The shot propelled him backward against the car, where the force of his recoiling body kept him stationary for several seconds even though his own weapon had flown from his hand and into the air. A second shot from behind her hit him and threw him sprawling onto the hood of the car, where he remained.

In the same instant, the second Guardia Civil man, the older one, fired at the man behind Alex. He got off a barrage of shots from his automatic pistol. Some of them flew directly over her prone body at the Asian. But he must have missed with every one of them because the shots from behind her kept coming in return.

Four, five, six of them. Several of the bullets impacted across the Guardia Civil man’s chest. He reeled and spun. But the final shot from behind Alex was the coup de grace. It hit the man square in the center of the face.

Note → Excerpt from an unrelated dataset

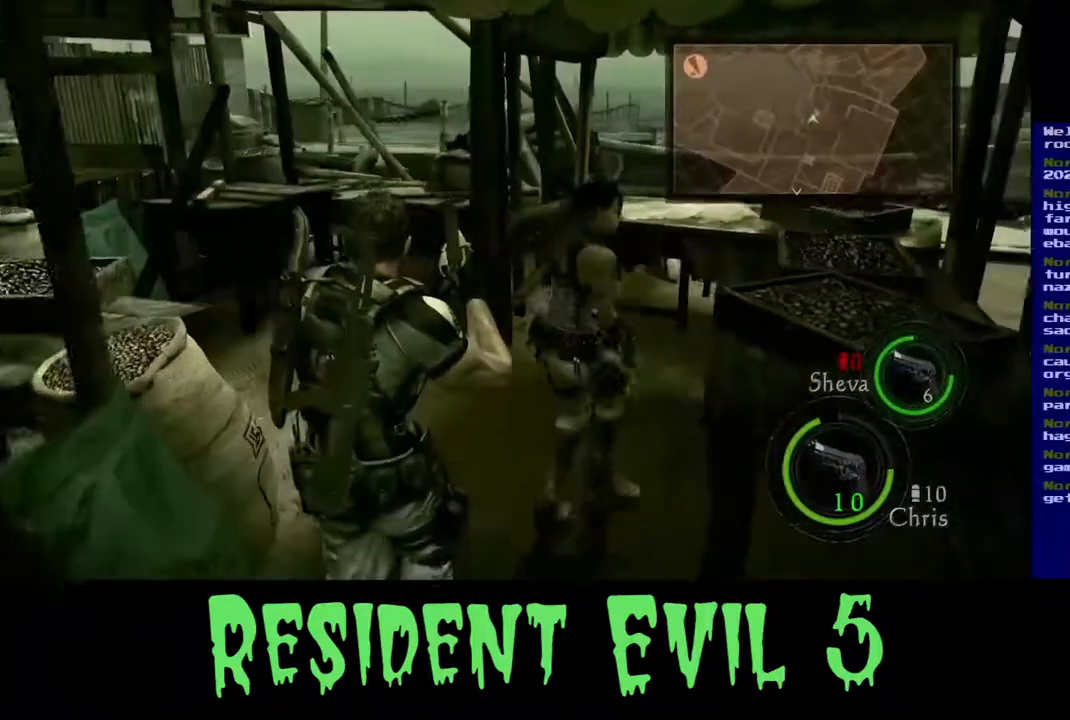
{"buttons": [], "left_stick": "up-left", "right_stick": "left", "events": [[167, "right_stick", "right"], [267, "left_stick", "up-left"], [333, "right_stick", "center"], [400, "right_stick", "left"]]}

Alex, cringing, unable to pull her gaze away, had an excellent view. The final bullet blew away the left side of the man’s skull. The hat flew away, as did a bloody mass of brain and pulp. The body spun wildly, spasmed, tumbled over the rear trunk of the car, and rolled wildly into the Calle de la Paz.

Two dozen shots must have been fired, all in the space of a few seconds. Everything was quiet for a moment. Then Alex heard the footsteps from behind approaching her.

Alex turned her head, gasping for breath, a hot sweat soaking her, convinced that the death that she had evaded in Kiev would now find her on a Madrid sidewalk several minutes past midnight on a warm summer night.

She slowly rose with her hands against the sidewalk. Her eyes widened at the vision behind her. Bathed by the light from a streetlamp, the gunman behind her stepped forward. There was a pistol at the end of each arm.

The vision was surreal. He had carried the weapons much as he had fired them, with a precision and carriage that was almost inhuman. No wonder he had been able to fire off so many rounds at once. He had been firing with two weapons at once. But the accuracy had been as astonishing as the speed. He stood no more than twenty feet from her. And now a revised realization. He wasn’t with the fake cops at all.

Yet before him now, she was helpless. Sweat poured off her.

“Go ahead,” she said, reverting to English.